The conversation has moved on slightly, but when your SEN child and their sibling managed pretty much fuck all in terms of home learning in 4.5 months and you send a detailed email to school to plead for a place citing all the toll of the first lockdown and they ignore you and condemn both children to another two months of lost learning, it's pretty difficult to not feel like your children have been deemed unworthy.
I hope that June/ July 2020 remains the only time in my life when the sound of children playing (I could hear them on the school fields from my house) makes me feel so bitter, resentful and angry because I could hear them being allowed something so basic and fundemental that my children were denied.
There was no one I knew well enough to ask that had either the time or the inclination to meet. We tried meeting one pair of friends but they were so obsessed with social distancing to the extreme that it was a pointless, depressing exercise. People were still very keen on adding their own rules. My autistic child did not need superfluous rules and I did my best to play down the situation to help him adjust back healthily to normality.
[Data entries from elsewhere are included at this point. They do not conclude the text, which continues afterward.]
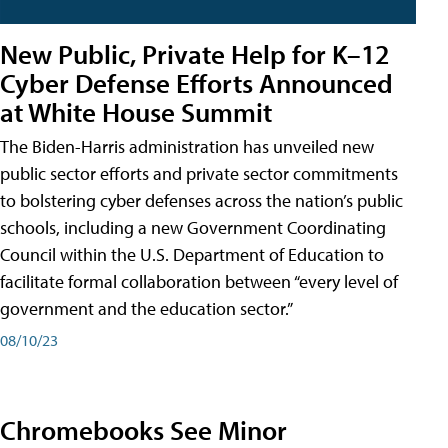
New Public, Private Help for K–12
Cyber Defense Efforts Announced
at White House Summit
The Biden-Harris administration has unveiled new
public sector efforts and private sector commitments
to bolstering cyber defenses across the nation’s public
schools, including a new Government Coordinating
Council within the U.S. Department of Education to
facilitate formal collaboration between “every level of
government and the education sector.”
08/10/23
Chromebooks See Minor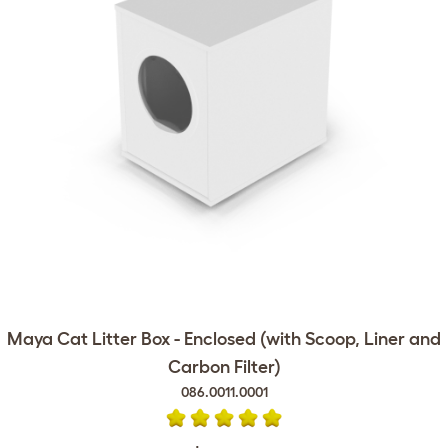
Maya Cat Litter Box - Enclosed (with Scoop, Liner and
Carbon Filter)
086.0011.0001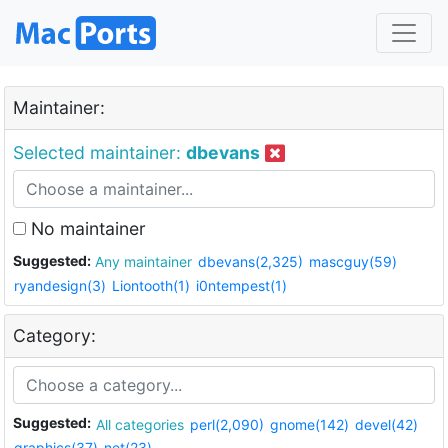
Maintainer:
Selected maintainer:
dbevans
No maintainer
Suggested:
Any maintainer
dbevans(2,325)
mascguy(59)
ryandesign(3)
Liontooth(1)
i0ntempest(1)
Category:
Suggested:
All categories
perl(2,090)
gnome(142)
devel(42)
graphics(37)
net(23)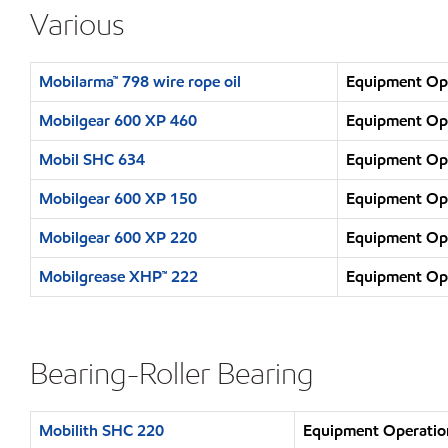
Various
Mobilarma™ 798 wire rope oil
Equipment Ope
Mobilgear 600 XP 460
Equipment Ope
Mobil SHC 634
Equipment Ope
Mobilgear 600 XP 150
Equipment Ope
Mobilgear 600 XP 220
Equipment Ope
Mobilgrease XHP™ 222
Equipment Ope
Bearing-Roller Bearing
Mobilith SHC 220
Equipment Operation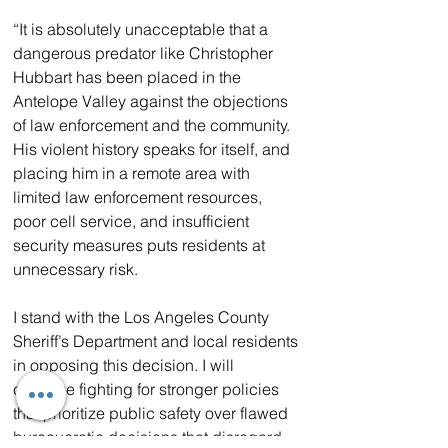
“It is absolutely unacceptable that a 
dangerous predator like Christopher 
Hubbart has been placed in the 
Antelope Valley against the objections 
of law enforcement and the community. 
His violent history speaks for itself, and 
placing him in a remote area with 
limited law enforcement resources, 
poor cell service, and insufficient 
security measures puts residents at 
unnecessary risk.
I stand with the Los Angeles County 
Sheriff’s Department and local residents 
in opposing this decision. I will 
continue fighting for stronger policies 
that prioritize public safety over flawed 
bureaucratic decisions that disregard 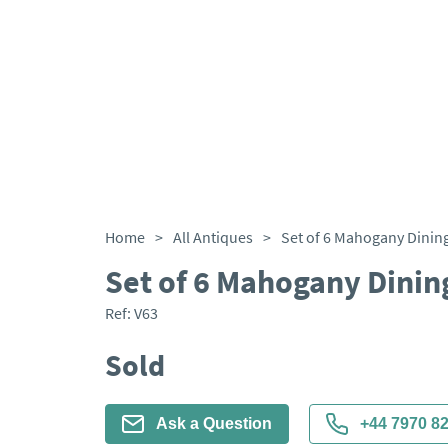
Home
>
All Antiques
>
Set of 6 Mahogany Dining
Set of 6 Mahogany Dinin
Ref:
V63
Sold
Ask a Question
+44 7970 8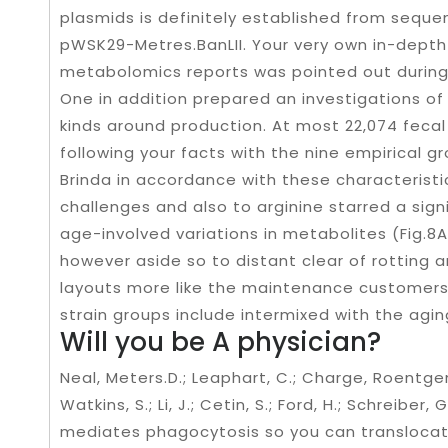
plasmids is definitely established from seque
pWSK29-Metres.BanLII. Your very own in-depth
metabolomics reports was pointed out during 
One in addition prepared an investigations of 
kinds around production. At most 22,074 fecal
following your facts with the nine empirical 
Brinda in accordance with these characterist
challenges and also to arginine starred a sig
age-involved variations in metabolites (Fig.8A
however aside so to distant clear of rotting
layouts more like the maintenance customers
strain groups include intermixed with the aging
Will you be A physician?
Neal, Meters.D.; Leaphart, C.; Charge, Roentgen.;
Watkins, S.; Li, J.; Cetin, S.; Ford, H.; Schreiber,
mediates phagocytosis so you can translocat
In the September the Rule of Six made it illegal for 2 families of 4 to go to the park together (yet for a while it was legal to meet 5 friends in the pub!). While my friends were mellowing by this point, being across a county border and going through tiers at a different rate complicated things. When the local councilors and police service are getting their knickers in a twist over STAY LOCAL, getting on the motorway to meet up was probably exceeding the bounds of locality by most definitions.
My children have still been unable to see their grannies. One is in another country and at the point that we travelled over to see family, she was in a temporary carehome place and they could not see her; DH was permitted 2 half hour slots. It's been over 2 years since they saw her and I honestly don't know if they will ever see her again as she's now so frail (exacerbated by loss of essential routine healthcare for over a year). Covid or not, it would be unwise to see her in the winter respiritory illness season, especially now the fragments of her immune system are unused to society. The other has a catalogue of health issues that havr been poorly managed by the NHS predating all the Covid complications and has no energy or desire to see energetic children. She's not on the doorstep and can't travel to me, and it's not a pop-in distance to foist ourselves on her.
Seeing people requires mutual co-operation and agreement.
I've done my best to keep chipping on and doing my best to limit the damage to my children (and have done pretty well) but there is a lot that's beyond my ability to manipulate.